# Material provided
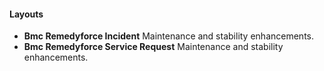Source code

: 
#### Layouts
- **Bmc Remedyforce Incident**
Maintenance and stability enhancements.
- **Bmc Remedyforce Service Request**
Maintenance and stability enhancements.
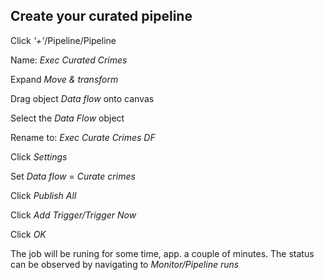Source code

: ## Create your curated pipeline

Click *'+'*/Pipeline/Pipeline

Name: *Exec Curated Crimes*

Expand *Move & transform*

Drag object *Data flow* onto canvas

Select the *Data Flow* object

Rename to: *Exec Curate Crimes DF*

Click *Settings*

Set *Data flow* = *Curate crimes*

Click *Publish All*

Click *Add Trigger/Trigger Now*

Click *OK*

The job will be runing for some time, app. a couple of minutes.
The status can be observed by navigating to *Monitor/Pipeline runs*

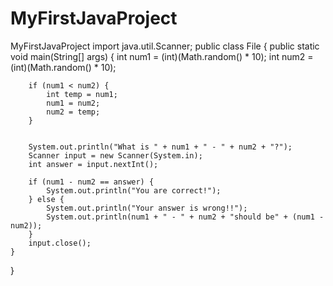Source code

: # MyFirstJavaProject
MyFirstJavaProject
import java.util.Scanner;
public class File {
    public static void main(String[] args) {
        int num1 = (int)(Math.random() * 10);
        int num2 = (int)(Math.random() * 10);

        if (num1 < num2) {
            int temp = num1;
            num1 = num2;
            num2 = temp;
        }


        System.out.println("What is " + num1 + " - " + num2 + "?");
        Scanner input = new Scanner(System.in);
        int answer = input.nextInt();

        if (num1 - num2 == answer) {
            System.out.println("You are correct!");
        } else {
            System.out.println("Your answer is wrong!!");
            System.out.println(num1 + " - " + num2 + "should be" + (num1 - num2));
        }
        input.close();
    }
}


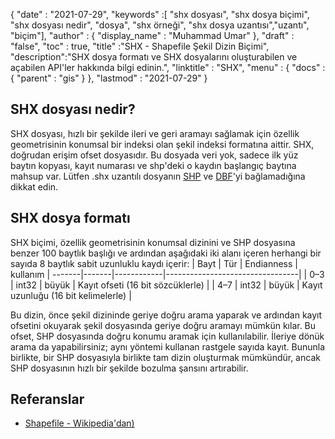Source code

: {
  "date" : "2021-07-29",
  "keywords" :[ "shx dosyası", "shx dosya biçimi", "shx dosyası nedir", "dosya", "shx örneği", "shx dosya uzantısı","uzantı", "biçim"],
  "author" : {
    "display_name" : "Muhammad Umar"
},
  "draft" : "false",
  "toc" : true,
  "title" :"SHX - Shapefile Şekil Dizin Biçimi",
  "description":"SHX dosya formatı ve SHX dosyalarını oluşturabilen ve açabilen API'ler hakkında bilgi edinin.",
  "linktitle" : "SHX",
  "menu" : {
    "docs" : {
      "parent" : "gis"
}
},
  "lastmod" : "2021-07-29"
}

## SHX dosyası nedir?
SHX dosyası, hızlı bir şekilde ileri ve geri aramayı sağlamak için özellik geometrisinin konumsal bir indeksi olan şekil indeksi formatına aittir. SHX, doğrudan erişim ofset dosyasıdır. Bu dosyada veri yok, sadece ilk yüz baytın kopyası, kayıt numarası ve shp'deki o kaydın başlangıç baytına mahsup var. Lütfen .shx uzantılı dosyanın [SHP](/tr/gis/shp/) ve [DBF](/tr/database/dbf)'yi bağlamadığına dikkat edin.

## SHX dosya formatı
SHX biçimi, özellik geometrisinin konumsal dizinini ve SHP dosyasına benzer 100 baytlık başlığı ve ardından aşağıdaki iki alanı içeren herhangi bir sayıda 8 baytlık sabit uzunluklu kaydı içerir:
| Bayt | Tür | Endianness | kullanım |
-------|-------|------------|---------------------------------|
| 0–3 | int32 | büyük | Kayıt ofseti (16 bit sözcüklerle) |
| 4–7 | int32 | büyük | Kayıt uzunluğu (16 bit kelimelerle) |

Bu dizin, önce şekil dizininde geriye doğru arama yaparak ve ardından kayıt ofsetini okuyarak şekil dosyasında geriye doğru aramayı mümkün kılar. Bu ofset, SHP dosyasında doğru konumu aramak için kullanılabilir. İleriye dönük arama da yapabilirsiniz; aynı yöntemi kullanan rastgele sayıda kayıt. Bununla birlikte, bir SHP dosyasıyla birlikte tam dizin oluşturmak mümkündür, ancak SHP dosyasının hızlı bir şekilde bozulma şansını artırabilir.


## Referanslar

* [Shapefile - Wikipedia'dan)](https://en.wikipedia.org/wiki/Shapefile)


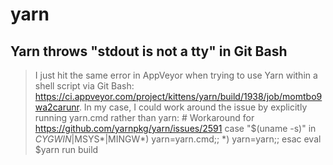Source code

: # yarn

## Yarn throws "stdout is not a tty" in Git Bash
> I just hit the same error in AppVeyor when trying to use Yarn within a shell script via Git Bash: https://ci.appveyor.com/project/kittens/yarn/build/1938/job/momtbo9wa2carunr. In my case, I could work around the issue by explicitly running yarn.cmd rather than yarn:
	# Workaround for https://github.com/yarnpkg/yarn/issues/2591
	case "$(uname -s)" in
	  *CYGWIN*|MSYS*|MINGW*) yarn=yarn.cmd;;
	  *) yarn=yarn;;
	esac
	eval $yarn run build
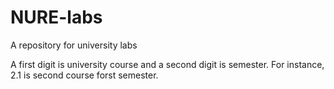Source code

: # NURE-labs
A repository for university labs

A first digit is university course and a second digit is semester.
For instance, 2.1 is second course forst semester.
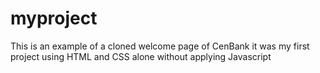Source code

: # myproject
This is an example of a cloned welcome page of CenBank 
it was my first project using HTML and CSS alone without applying Javascript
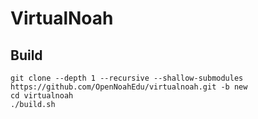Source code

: # VirtualNoah

## Build

	git clone --depth 1 --recursive --shallow-submodules https://github.com/OpenNoahEdu/virtualnoah.git -b new
	cd virtualnoah
	./build.sh
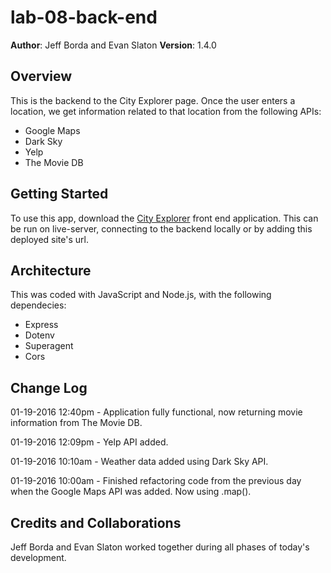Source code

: # lab-08-back-end

**Author**: Jeff Borda and Evan Slaton
**Version**: 1.4.0

## Overview
This is the backend to the City Explorer page.  Once the user enters a location, we get information related to that location from the following APIs:
- Google Maps
- Dark Sky
- Yelp
- The Movie DB

## Getting Started
To use this app, download the [City Explorer](https://github.com/codefellows/seattle-301d38/tree/master/06-node-express-apis) front end application.  This can be run on live-server, connecting to the backend locally or by adding this deployed site's url.

## Architecture
This was coded with JavaScript and Node.js, with the following dependecies:
- Express
- Dotenv
- Superagent
- Cors

## Change Log
01-19-2016 12:40pm - Application fully functional, now returning movie information from The Movie DB.

01-19-2016 12:09pm - Yelp API added.

01-19-2016 10:10am - Weather data added using Dark Sky API.

01-19-2016 10:00am - Finished refactoring code from the previous day when the Google Maps API was added.  Now using .map().

## Credits and Collaborations
Jeff Borda and Evan Slaton worked together during all phases of today's development.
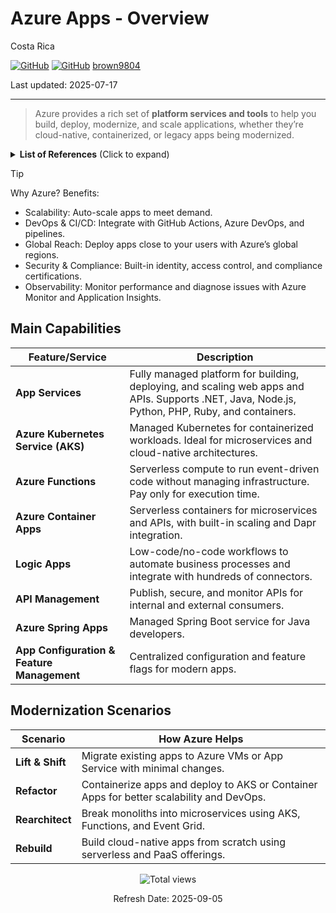 # Azure Apps - Overview

Costa Rica

[![GitHub](https://badgen.net/badge/icon/github?icon=github&label)](https://github.com)
[![GitHub](https://img.shields.io/badge/--181717?logo=github&logoColor=ffffff)](https://github.com/)
[brown9804](https://github.com/brown9804)

Last updated: 2025-07-17

----------

> Azure provides a rich set of **platform services and tools** to help you build, deploy, modernize, and scale applications,  whether they’re cloud-native, containerized, or legacy apps being modernized.

<details>
<summary><b>List of References</b> (Click to expand)</summary>
  
  - [App Service overview](https://learn.microsoft.com/en-us/azure/app-service/overview)
  - [Azure Kubernetes Service (AKS)](https://learn.microsoft.com/en-us/azure/aks/)
  - [What is Azure Functions?](https://learn.microsoft.com/en-us/azure/azure-functions/functions-overview)
  
</details>

> [!TIP]
> Why Azure? Benefits:
> - Scalability: Auto-scale apps to meet demand.
> - DevOps & CI/CD: Integrate with GitHub Actions, Azure DevOps, and pipelines.
> - Global Reach: Deploy apps close to your users with Azure’s global regions.
> - Security & Compliance: Built-in identity, access control, and compliance certifications.
> - Observability: Monitor performance and diagnose issues with Azure Monitor and Application Insights.

## Main Capabilities

| Feature/Service | Description |
|------------------|-------------|
| **App Services** | Fully managed platform for building, deploying, and scaling web apps and APIs. Supports .NET, Java, Node.js, Python, PHP, Ruby, and containers. |
| **Azure Kubernetes Service (AKS)** | Managed Kubernetes for containerized workloads. Ideal for microservices and cloud-native architectures. |
| **Azure Functions** | Serverless compute to run event-driven code without managing infrastructure. Pay only for execution time. |
| **Azure Container Apps** | Serverless containers for microservices and APIs, with built-in scaling and Dapr integration. |
| **Logic Apps** | Low-code/no-code workflows to automate business processes and integrate with hundreds of connectors. |
| **API Management** | Publish, secure, and monitor APIs for internal and external consumers. |
| **Azure Spring Apps** | Managed Spring Boot service for Java developers. |
| **App Configuration & Feature Management** | Centralized configuration and feature flags for modern apps. |

## Modernization Scenarios

| Scenario | How Azure Helps |
|----------|-----------------|
| **Lift & Shift** | Migrate existing apps to Azure VMs or App Service with minimal changes. |
| **Refactor** | Containerize apps and deploy to AKS or Container Apps for better scalability and DevOps. |
| **Rearchitect** | Break monoliths into microservices using AKS, Functions, and Event Grid. |
| **Rebuild** | Build cloud-native apps from scratch using serverless and PaaS offerings. |

<!-- START BADGE -->
<div align="center">
  <img src="https://img.shields.io/badge/Total%20views-1443-limegreen" alt="Total views">
  <p>Refresh Date: 2025-09-05</p>
</div>
<!-- END BADGE -->
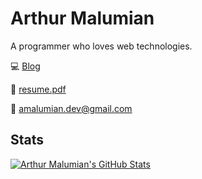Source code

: # Arthur Malumian

A programmer who loves web technologies.

💻 [Blog](https://www.amalumian.dev)

📄 [resume.pdf](https://www.amalumian.dev/pdf/resume.pdf)

📧 [amalumian.dev@gmail.com](mailto:amalumian.dev@gmail.com)

## Stats

[![Arthur Malumian's GitHub Stats](https://github-readme-stats.vercel.app/api?username=amalumian)](https://github.com/anuraghazra/github-readme-stats)
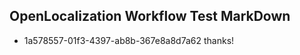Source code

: ## OpenLocalization Workflow Test MarkDown
* 1a578557-01f3-4397-ab8b-367e8a8d7a62 thanks!

<!--HONumber=Aug16_HO3-->


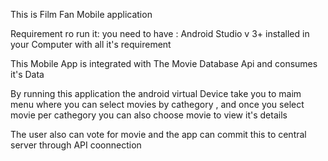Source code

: This is Film Fan Mobile application 


Requirement ro run it:
you need to have : Android Studio v 3+ installed in your Computer with all it's requirement

This Mobile App is integrated with The Movie Database Api and consumes it's Data

By running this application the android virtual Device take you to maim menu where you can select movies by cathegory , and once you select movie
per cathegory you can also choose movie to view it's details 

The user also can vote for movie and the app can commit this to central server  through API coonnection
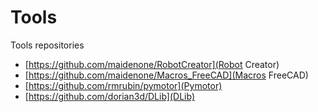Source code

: # Tools
Tools repositories

* [https://github.com/maidenone/RobotCreator](Robot Creator)
* [https://github.com/maidenone/Macros_FreeCAD](Macros FreeCAD)
* [https://github.com/rmrubin/pymotor](Pymotor)
* [https://github.com/dorian3d/DLib](DLib)

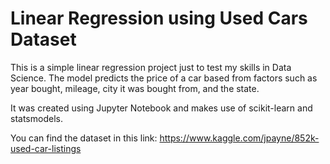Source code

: # Linear Regression using Used Cars Dataset
This is a simple linear regression project just to test my skills in Data Science. The model predicts the price of a car based from factors such as year bought, mileage, city it was bought from, and the state. 

It was created using Jupyter Notebook and makes use of scikit-learn and statsmodels.

You can find the dataset in this link: https://www.kaggle.com/jpayne/852k-used-car-listings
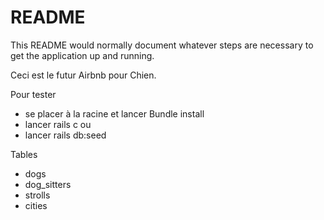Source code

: # README

This README would normally document whatever steps are necessary to get the
application up and running.

Ceci est le futur Airbnb pour Chien.

Pour tester
- se placer à la racine et lancer Bundle install
- lancer rails c
ou
- lancer rails db:seed

Tables
- dogs 
- dog_sitters
- strolls
- cities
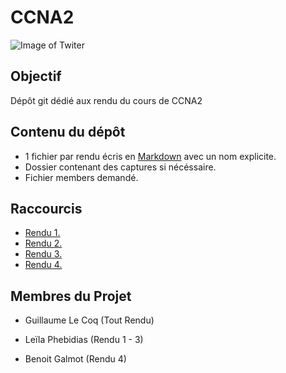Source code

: # CCNA2

![Image of Twiter](https://brandspurng.com/wp-content/uploads/2018/12/Cisco-CCNA-Routing-Switching-brandspurng.jpg)

## Objectif

Dépôt git dédié aux rendu du cours de CCNA2

## Contenu du dépôt

* 1 fichier par rendu écris en [Markdown](https://github.com/adam-p/markdown-here/wiki/Markdown-Cheatsheet) avec un nom explicite.
* Dossier contenant des captures si nécéssaire.
* Fichier members demandé.

## Raccourcis

* [Rendu 1.](https://github.com/Ewillian/CCNA2/blob/master/Rendu%20du%20Tp1/Rendu.md)
* [Rendu 2.](https://github.com/Ewillian/CCNA2/blob/master/Rendu%20du%20Tp2/Rendu.md)
* [Rendu 3.](https://github.com/Ewillian/CCNA2/blob/master/Rendu%20du%20Tp3/Rendu.md)
* [Rendu 4.](https://github.com/Ewillian/CCNA2/blob/master/Rendu%20du%20Tp4/Rendu.md)


## Membres du Projet

* Guillaume Le Coq (Tout Rendu)

* Leïla Phebidias (Rendu 1 - 3)

* Benoit Galmot (Rendu 4)
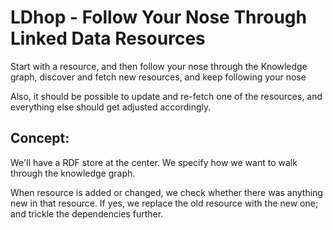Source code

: # LDhop - Follow Your Nose Through Linked Data Resources

Start with a resource, and then follow your nose through the Knowledge graph, discover and fetch new resources, and keep following your nose

Also, it should be possible to update and re-fetch one of the resources, and everything else should get adjusted accordingly.

## Concept:

We'll have a RDF store at the center. We specify how we want to walk through the knowledge graph.

When resource is added or changed, we check whether there was anything new in that resource. If yes, we replace the old resource with the new one; and trickle the dependencies further.
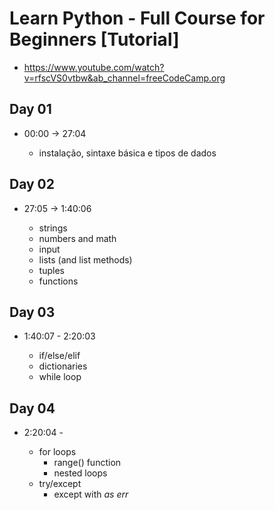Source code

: # Learn Python - Full Course for Beginners [Tutorial]

- https://www.youtube.com/watch?v=rfscVS0vtbw&ab_channel=freeCodeCamp.org

## Day 01

- 00:00 -> 27:04

  - instalação, sintaxe básica e tipos de dados

## Day 02

- 27:05 -> 1:40:06

  - strings
  - numbers and math
  - input
  - lists (and list methods)
  - tuples
  - functions

## Day 03

- 1:40:07 - 2:20:03

  - if/else/elif
  - dictionaries
  - while loop

## Day 04

- 2:20:04 -

  - for loops
    - range() function
    - nested loops
  - try/except
    - except with _as err_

# What is being asked
Reproduce each line of the records in which "microsoft" appears.

# Expected answer
  - [App Service overview](https://learn.microsoft.com/en-us/azure/app-service/overview)
  - [Azure Kubernetes Service (AKS)](https://learn.microsoft.com/en-us/azure/aks/)
  - [What is Azure Functions?](https://learn.microsoft.com/en-us/azure/azure-functions/functions-overview)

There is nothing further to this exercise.